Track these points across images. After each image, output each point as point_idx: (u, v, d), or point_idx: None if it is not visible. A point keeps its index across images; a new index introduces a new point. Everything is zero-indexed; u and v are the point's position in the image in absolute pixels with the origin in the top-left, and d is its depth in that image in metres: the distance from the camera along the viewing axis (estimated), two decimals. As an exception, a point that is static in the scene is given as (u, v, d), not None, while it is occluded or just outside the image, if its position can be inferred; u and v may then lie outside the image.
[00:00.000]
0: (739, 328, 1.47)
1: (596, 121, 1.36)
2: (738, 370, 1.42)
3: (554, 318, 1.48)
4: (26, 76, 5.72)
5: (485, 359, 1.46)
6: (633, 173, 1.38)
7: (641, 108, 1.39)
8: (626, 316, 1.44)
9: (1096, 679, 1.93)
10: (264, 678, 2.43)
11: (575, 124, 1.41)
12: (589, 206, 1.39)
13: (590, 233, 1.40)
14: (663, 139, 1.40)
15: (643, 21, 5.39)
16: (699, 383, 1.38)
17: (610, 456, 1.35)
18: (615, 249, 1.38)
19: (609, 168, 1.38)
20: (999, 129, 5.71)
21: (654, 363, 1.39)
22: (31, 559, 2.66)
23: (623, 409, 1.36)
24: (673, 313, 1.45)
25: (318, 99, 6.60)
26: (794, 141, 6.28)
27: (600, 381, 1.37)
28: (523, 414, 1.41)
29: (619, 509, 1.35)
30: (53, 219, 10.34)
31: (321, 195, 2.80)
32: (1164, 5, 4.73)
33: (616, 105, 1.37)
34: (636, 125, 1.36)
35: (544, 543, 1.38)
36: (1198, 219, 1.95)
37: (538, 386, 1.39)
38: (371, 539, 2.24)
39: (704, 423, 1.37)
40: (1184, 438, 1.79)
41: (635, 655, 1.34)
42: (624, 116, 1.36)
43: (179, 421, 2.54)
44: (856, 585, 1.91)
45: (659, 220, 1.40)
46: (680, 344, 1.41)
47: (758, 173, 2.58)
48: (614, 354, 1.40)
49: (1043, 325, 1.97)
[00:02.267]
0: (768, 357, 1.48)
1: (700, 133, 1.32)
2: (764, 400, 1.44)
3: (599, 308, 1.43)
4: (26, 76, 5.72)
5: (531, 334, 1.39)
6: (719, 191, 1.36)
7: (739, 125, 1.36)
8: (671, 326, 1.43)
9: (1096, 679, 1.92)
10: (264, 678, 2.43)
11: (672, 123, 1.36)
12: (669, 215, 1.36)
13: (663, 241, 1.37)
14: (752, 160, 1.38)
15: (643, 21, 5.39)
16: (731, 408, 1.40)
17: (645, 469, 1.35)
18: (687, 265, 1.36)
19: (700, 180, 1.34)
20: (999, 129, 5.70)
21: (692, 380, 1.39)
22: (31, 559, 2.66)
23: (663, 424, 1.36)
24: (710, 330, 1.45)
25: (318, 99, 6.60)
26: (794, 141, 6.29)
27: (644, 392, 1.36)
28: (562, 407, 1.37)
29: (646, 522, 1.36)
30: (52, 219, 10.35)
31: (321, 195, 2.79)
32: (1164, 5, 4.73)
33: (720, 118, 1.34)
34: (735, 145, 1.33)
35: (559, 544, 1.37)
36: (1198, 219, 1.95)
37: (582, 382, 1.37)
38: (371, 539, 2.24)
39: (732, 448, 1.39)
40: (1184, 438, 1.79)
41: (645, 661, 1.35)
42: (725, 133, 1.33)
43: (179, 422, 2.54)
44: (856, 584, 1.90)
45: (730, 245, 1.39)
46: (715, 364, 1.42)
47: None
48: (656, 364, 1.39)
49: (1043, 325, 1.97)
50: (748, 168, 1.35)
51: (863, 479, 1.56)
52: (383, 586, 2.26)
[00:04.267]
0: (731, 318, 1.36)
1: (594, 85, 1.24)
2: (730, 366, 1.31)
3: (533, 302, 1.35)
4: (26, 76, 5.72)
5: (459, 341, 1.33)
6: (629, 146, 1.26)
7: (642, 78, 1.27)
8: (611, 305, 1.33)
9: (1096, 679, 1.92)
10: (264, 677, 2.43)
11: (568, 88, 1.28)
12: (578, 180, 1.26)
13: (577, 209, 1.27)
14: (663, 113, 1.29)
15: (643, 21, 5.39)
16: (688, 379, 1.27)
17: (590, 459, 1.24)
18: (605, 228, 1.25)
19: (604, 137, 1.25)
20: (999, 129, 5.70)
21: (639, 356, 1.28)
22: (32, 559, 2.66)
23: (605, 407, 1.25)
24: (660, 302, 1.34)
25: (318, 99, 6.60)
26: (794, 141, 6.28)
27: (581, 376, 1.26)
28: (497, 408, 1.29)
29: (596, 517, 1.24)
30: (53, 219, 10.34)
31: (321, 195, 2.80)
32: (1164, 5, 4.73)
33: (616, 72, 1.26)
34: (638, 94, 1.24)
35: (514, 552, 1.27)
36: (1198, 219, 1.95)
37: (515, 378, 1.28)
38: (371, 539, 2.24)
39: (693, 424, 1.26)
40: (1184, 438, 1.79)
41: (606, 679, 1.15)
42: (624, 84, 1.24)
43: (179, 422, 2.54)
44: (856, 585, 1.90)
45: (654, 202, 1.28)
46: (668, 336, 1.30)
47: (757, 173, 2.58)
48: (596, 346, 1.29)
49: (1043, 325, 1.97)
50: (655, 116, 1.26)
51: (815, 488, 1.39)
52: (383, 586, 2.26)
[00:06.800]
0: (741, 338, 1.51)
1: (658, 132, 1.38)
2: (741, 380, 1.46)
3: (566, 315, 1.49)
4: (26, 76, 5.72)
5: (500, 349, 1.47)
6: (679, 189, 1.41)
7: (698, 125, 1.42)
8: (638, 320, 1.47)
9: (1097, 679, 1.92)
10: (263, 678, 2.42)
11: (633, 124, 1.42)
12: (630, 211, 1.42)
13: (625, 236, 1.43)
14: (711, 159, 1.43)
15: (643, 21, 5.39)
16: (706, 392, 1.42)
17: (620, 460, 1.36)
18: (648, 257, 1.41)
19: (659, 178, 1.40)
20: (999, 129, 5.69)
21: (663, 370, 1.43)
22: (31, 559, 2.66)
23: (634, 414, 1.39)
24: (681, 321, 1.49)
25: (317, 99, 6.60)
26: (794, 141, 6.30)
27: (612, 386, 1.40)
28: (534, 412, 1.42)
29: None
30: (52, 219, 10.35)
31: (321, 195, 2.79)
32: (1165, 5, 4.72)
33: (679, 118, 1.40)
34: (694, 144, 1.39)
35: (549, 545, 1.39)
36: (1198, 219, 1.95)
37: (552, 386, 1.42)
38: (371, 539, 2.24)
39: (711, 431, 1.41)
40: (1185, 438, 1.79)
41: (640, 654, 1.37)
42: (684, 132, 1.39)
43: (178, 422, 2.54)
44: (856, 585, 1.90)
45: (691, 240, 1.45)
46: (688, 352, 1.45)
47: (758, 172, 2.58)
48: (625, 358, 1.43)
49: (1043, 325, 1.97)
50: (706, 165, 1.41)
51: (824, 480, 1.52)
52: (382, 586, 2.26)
******************************
Each entry above is to be set down again in exactly the same words.

= Your response =
Track these points across images. After each image, output each point as point_idx: (u, v, d), or point_idx: None if it is not visible. A point keeps its index across images; a new index introduces a new point. Everything is zero-indexed; u and v are the point's position in the image in absolute pixels with the origin in the top-left, and d is its depth in that image in metres: the distance from the camera along the viewing axis (estimated), two decimals. As an exception, a point that is static in the scene is given as (u, v, d), not None, while it is occluded or just outside the image, if its position can be inferred; u and v may then lie outside the image.
[00:00.000]
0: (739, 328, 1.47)
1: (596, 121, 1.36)
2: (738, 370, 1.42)
3: (554, 318, 1.48)
4: (26, 76, 5.72)
5: (485, 359, 1.46)
6: (633, 173, 1.38)
7: (641, 108, 1.39)
8: (626, 316, 1.44)
9: (1096, 679, 1.93)
10: (264, 678, 2.43)
11: (575, 124, 1.41)
12: (589, 206, 1.39)
13: (590, 233, 1.40)
14: (663, 139, 1.40)
15: (643, 21, 5.39)
16: (699, 383, 1.38)
17: (610, 456, 1.35)
18: (615, 249, 1.38)
19: (609, 168, 1.38)
20: (999, 129, 5.71)
21: (654, 363, 1.39)
22: (31, 559, 2.66)
23: (623, 409, 1.36)
24: (673, 313, 1.45)
25: (318, 99, 6.60)
26: (794, 141, 6.28)
27: (600, 381, 1.37)
28: (523, 414, 1.41)
29: (619, 509, 1.35)
30: (53, 219, 10.34)
31: (321, 195, 2.80)
32: (1164, 5, 4.73)
33: (616, 105, 1.37)
34: (636, 125, 1.36)
35: (544, 543, 1.38)
36: (1198, 219, 1.95)
37: (538, 386, 1.39)
38: (371, 539, 2.24)
39: (704, 423, 1.37)
40: (1184, 438, 1.79)
41: (635, 655, 1.34)
42: (624, 116, 1.36)
43: (179, 421, 2.54)
44: (856, 585, 1.91)
45: (659, 220, 1.40)
46: (680, 344, 1.41)
47: (758, 173, 2.58)
48: (614, 354, 1.40)
49: (1043, 325, 1.97)
[00:02.267]
0: (768, 357, 1.48)
1: (700, 133, 1.32)
2: (764, 400, 1.44)
3: (599, 308, 1.43)
4: (26, 76, 5.72)
5: (531, 334, 1.39)
6: (719, 191, 1.36)
7: (739, 125, 1.36)
8: (671, 326, 1.43)
9: (1096, 679, 1.92)
10: (264, 678, 2.43)
11: (672, 123, 1.36)
12: (669, 215, 1.36)
13: (663, 241, 1.37)
14: (752, 160, 1.38)
15: (643, 21, 5.39)
16: (731, 408, 1.40)
17: (645, 469, 1.35)
18: (687, 265, 1.36)
19: (700, 180, 1.34)
20: (999, 129, 5.70)
21: (692, 380, 1.39)
22: (31, 559, 2.66)
23: (663, 424, 1.36)
24: (710, 330, 1.45)
25: (318, 99, 6.60)
26: (794, 141, 6.29)
27: (644, 392, 1.36)
28: (562, 407, 1.37)
29: (646, 522, 1.36)
30: (52, 219, 10.35)
31: (321, 195, 2.79)
32: (1164, 5, 4.73)
33: (720, 118, 1.34)
34: (735, 145, 1.33)
35: (559, 544, 1.37)
36: (1198, 219, 1.95)
37: (582, 382, 1.37)
38: (371, 539, 2.24)
39: (732, 448, 1.39)
40: (1184, 438, 1.79)
41: (645, 661, 1.35)
42: (725, 133, 1.33)
43: (179, 422, 2.54)
44: (856, 584, 1.90)
45: (730, 245, 1.39)
46: (715, 364, 1.42)
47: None
48: (656, 364, 1.39)
49: (1043, 325, 1.97)
50: (748, 168, 1.35)
51: (863, 479, 1.56)
52: (383, 586, 2.26)
[00:04.267]
0: (731, 318, 1.36)
1: (594, 85, 1.24)
2: (730, 366, 1.31)
3: (533, 302, 1.35)
4: (26, 76, 5.72)
5: (459, 341, 1.33)
6: (629, 146, 1.26)
7: (642, 78, 1.27)
8: (611, 305, 1.33)
9: (1096, 679, 1.92)
10: (264, 677, 2.43)
11: (568, 88, 1.28)
12: (578, 180, 1.26)
13: (577, 209, 1.27)
14: (663, 113, 1.29)
15: (643, 21, 5.39)
16: (688, 379, 1.27)
17: (590, 459, 1.24)
18: (605, 228, 1.25)
19: (604, 137, 1.25)
20: (999, 129, 5.70)
21: (639, 356, 1.28)
22: (32, 559, 2.66)
23: (605, 407, 1.25)
24: (660, 302, 1.34)
25: (318, 99, 6.60)
26: (794, 141, 6.28)
27: (581, 376, 1.26)
28: (497, 408, 1.29)
29: (596, 517, 1.24)
30: (53, 219, 10.34)
31: (321, 195, 2.80)
32: (1164, 5, 4.73)
33: (616, 72, 1.26)
34: (638, 94, 1.24)
35: (514, 552, 1.27)
36: (1198, 219, 1.95)
37: (515, 378, 1.28)
38: (371, 539, 2.24)
39: (693, 424, 1.26)
40: (1184, 438, 1.79)
41: (606, 679, 1.15)
42: (624, 84, 1.24)
43: (179, 422, 2.54)
44: (856, 585, 1.90)
45: (654, 202, 1.28)
46: (668, 336, 1.30)
47: (757, 173, 2.58)
48: (596, 346, 1.29)
49: (1043, 325, 1.97)
50: (655, 116, 1.26)
51: (815, 488, 1.39)
52: (383, 586, 2.26)
[00:06.800]
0: (741, 338, 1.51)
1: (658, 132, 1.38)
2: (741, 380, 1.46)
3: (566, 315, 1.49)
4: (26, 76, 5.72)
5: (500, 349, 1.47)
6: (679, 189, 1.41)
7: (698, 125, 1.42)
8: (638, 320, 1.47)
9: (1097, 679, 1.92)
10: (263, 678, 2.42)
11: (633, 124, 1.42)
12: (630, 211, 1.42)
13: (625, 236, 1.43)
14: (711, 159, 1.43)
15: (643, 21, 5.39)
16: (706, 392, 1.42)
17: (620, 460, 1.36)
18: (648, 257, 1.41)
19: (659, 178, 1.40)
20: (999, 129, 5.69)
21: (663, 370, 1.43)
22: (31, 559, 2.66)
23: (634, 414, 1.39)
24: (681, 321, 1.49)
25: (317, 99, 6.60)
26: (794, 141, 6.30)
27: (612, 386, 1.40)
28: (534, 412, 1.42)
29: None
30: (52, 219, 10.35)
31: (321, 195, 2.79)
32: (1165, 5, 4.72)
33: (679, 118, 1.40)
34: (694, 144, 1.39)
35: (549, 545, 1.39)
36: (1198, 219, 1.95)
37: (552, 386, 1.42)
38: (371, 539, 2.24)
39: (711, 431, 1.41)
40: (1185, 438, 1.79)
41: (640, 654, 1.37)
42: (684, 132, 1.39)
43: (178, 422, 2.54)
44: (856, 585, 1.90)
45: (691, 240, 1.45)
46: (688, 352, 1.45)
47: (758, 172, 2.58)
48: (625, 358, 1.43)
49: (1043, 325, 1.97)
50: (706, 165, 1.41)
51: (824, 480, 1.52)
52: (382, 586, 2.26)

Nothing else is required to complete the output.